Terrence John Thornbury, 40, known to friends as “Shady”, was forced to appear in Brisbane Supreme Court after lawyers for the State Government summonsed him for an explanation of how he came to sell a $240,000 Lamborghini.
But the court was closed after barrister Jeffrey Rolls, acting for the state of Queensland, asked for the case to be held in private.
Thornbury, who ran “Smick Car Sales” while he was trafficking in cannabis, has previously told the court he brokered the sale of the car to cannabis kingpin Justin Corke.
Thornbury is serving his sentence at the low-security Palen Creek Correctional Centre at Rathdowney, south of Brisbane.
The court was shown a “dealer’s receipt” signed by Thornbury, a licensed car dealer, dated June 9, 2010.
Corke is also set to be examined in court about the car, which he claims is his, arguing he bought it from Thornbury in late May or early June 2010.
The car was seized by the state of Queensland under proceeds-of-crime laws after it was found during a police raid of Corke’s Pimpama home.
Russian-born Gold Coast accountant Nelli Gennad’evna Erchova, 50, from Helensvale, is also claiming the 1991 black Lamborghini Diablo, with Queensland registration DIABLO, is hers.

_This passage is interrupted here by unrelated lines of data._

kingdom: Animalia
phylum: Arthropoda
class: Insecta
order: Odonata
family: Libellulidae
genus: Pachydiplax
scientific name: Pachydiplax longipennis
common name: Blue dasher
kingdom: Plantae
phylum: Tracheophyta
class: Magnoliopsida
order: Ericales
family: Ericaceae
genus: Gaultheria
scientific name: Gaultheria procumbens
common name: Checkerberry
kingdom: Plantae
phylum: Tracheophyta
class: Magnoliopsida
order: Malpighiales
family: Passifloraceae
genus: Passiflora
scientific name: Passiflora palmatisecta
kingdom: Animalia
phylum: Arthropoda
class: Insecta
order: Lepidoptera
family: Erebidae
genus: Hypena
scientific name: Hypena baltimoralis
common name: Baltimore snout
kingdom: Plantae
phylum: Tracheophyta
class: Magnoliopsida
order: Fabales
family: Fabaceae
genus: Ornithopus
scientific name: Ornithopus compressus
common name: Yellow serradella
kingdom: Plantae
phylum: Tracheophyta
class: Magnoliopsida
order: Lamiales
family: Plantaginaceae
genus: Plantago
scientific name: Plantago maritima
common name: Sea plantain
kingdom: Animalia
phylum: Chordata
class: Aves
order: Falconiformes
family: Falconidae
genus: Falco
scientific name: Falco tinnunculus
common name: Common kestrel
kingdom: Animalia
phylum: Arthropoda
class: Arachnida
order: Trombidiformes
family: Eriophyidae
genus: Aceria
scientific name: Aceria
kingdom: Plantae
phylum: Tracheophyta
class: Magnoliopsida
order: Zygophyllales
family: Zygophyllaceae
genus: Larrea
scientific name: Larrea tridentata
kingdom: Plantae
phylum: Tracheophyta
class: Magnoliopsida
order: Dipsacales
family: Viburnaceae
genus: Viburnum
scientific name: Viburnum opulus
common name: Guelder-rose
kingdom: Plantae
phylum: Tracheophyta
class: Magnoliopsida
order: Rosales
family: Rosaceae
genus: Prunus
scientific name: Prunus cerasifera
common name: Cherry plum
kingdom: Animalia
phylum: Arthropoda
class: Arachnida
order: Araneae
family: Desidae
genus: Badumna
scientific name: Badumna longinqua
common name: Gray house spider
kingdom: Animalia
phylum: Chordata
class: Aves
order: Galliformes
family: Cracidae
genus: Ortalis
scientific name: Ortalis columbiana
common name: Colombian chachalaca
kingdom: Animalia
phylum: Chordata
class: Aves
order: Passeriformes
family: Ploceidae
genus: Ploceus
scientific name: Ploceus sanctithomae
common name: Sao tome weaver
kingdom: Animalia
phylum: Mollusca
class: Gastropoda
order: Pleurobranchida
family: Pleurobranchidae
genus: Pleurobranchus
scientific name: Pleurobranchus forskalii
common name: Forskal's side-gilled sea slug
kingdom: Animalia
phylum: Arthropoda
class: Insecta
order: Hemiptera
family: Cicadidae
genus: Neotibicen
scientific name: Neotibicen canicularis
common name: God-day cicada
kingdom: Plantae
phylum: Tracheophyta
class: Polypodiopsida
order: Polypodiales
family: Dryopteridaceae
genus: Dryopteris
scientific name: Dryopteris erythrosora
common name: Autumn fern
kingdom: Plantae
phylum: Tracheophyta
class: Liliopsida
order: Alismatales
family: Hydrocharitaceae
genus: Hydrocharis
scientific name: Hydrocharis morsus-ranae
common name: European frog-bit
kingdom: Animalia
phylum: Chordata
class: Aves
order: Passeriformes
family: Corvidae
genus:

Erchova, also known as Nelli Robertson, claims the car was a gift to her from her de facto partner Rick Mayne, a deceased Gold Coast corporate spiv.
Erchova told the court she was given the car on July 7, 2008, her 40th birthday, but it went missing or was stolen from Mayne’s Southport workshop between July 10 and July 17, 2010.
She says she did not believe that Mayne would sell the car without her knowledge.
Erchova did not call police to report it stolen until after she saw it on the TV news when Corke’s home was raided.